Task objective
Copy out the lines from the one with "January 2026 (8)" through the one with "Show All Photos", word for word.
•••••
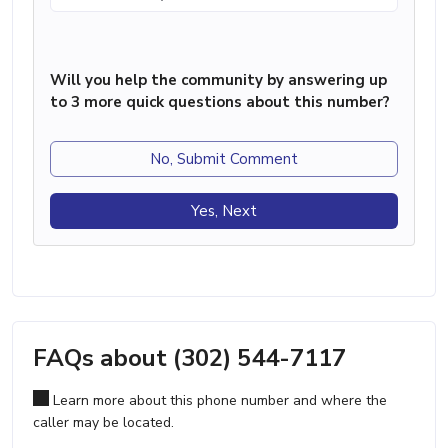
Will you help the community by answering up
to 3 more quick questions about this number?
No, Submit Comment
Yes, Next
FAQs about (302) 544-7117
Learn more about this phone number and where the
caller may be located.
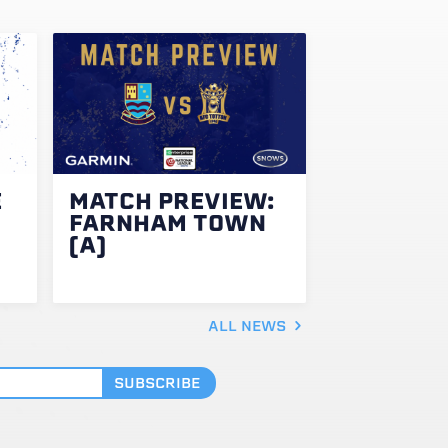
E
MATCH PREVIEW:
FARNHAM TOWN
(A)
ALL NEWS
•••••
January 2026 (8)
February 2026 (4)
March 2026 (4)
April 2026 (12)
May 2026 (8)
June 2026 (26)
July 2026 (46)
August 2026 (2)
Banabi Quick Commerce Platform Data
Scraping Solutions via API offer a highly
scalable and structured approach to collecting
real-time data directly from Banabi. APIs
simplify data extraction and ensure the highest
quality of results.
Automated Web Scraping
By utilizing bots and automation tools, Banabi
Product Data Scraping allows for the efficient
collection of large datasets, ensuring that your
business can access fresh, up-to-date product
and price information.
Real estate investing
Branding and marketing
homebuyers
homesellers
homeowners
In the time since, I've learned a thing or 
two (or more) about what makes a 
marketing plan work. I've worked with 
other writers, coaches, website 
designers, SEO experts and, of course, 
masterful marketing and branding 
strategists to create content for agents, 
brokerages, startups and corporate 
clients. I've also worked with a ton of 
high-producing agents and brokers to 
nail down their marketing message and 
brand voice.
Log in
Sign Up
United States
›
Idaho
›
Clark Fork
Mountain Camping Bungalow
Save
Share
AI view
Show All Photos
•••••
Output of the exercise
January 2026 (8)
February 2026 (4)
March 2026 (4)
April 2026 (12)
May 2026 (8)
June 2026 (26)
July 2026 (46)
August 2026 (2)
Banabi Quick Commerce Platform Data
Scraping Solutions via API offer a highly
scalable and structured approach to collecting
real-time data directly from Banabi. APIs
simplify data extraction and ensure the highest
quality of results.
Automated Web Scraping
By utilizing bots and automation tools, Banabi
Product Data Scraping allows for the efficient
collection of large datasets, ensuring that your
business can access fresh, up-to-date product
and price information.
Real estate investing
Branding and marketing
homebuyers
homesellers
homeowners
In the time since, I've learned a thing or 
two (or more) about what makes a 
marketing plan work. I've worked with 
other writers, coaches, website 
designers, SEO experts and, of course, 
masterful marketing and branding 
strategists to create content for agents, 
brokerages, startups and corporate 
clients. I've also worked with a ton of 
high-producing agents and brokers to 
nail down their marketing message and 
brand voice.
Log in
Sign Up
United States
›
Idaho
›
Clark Fork
Mountain Camping Bungalow
Save
Share
AI view
Show All Photos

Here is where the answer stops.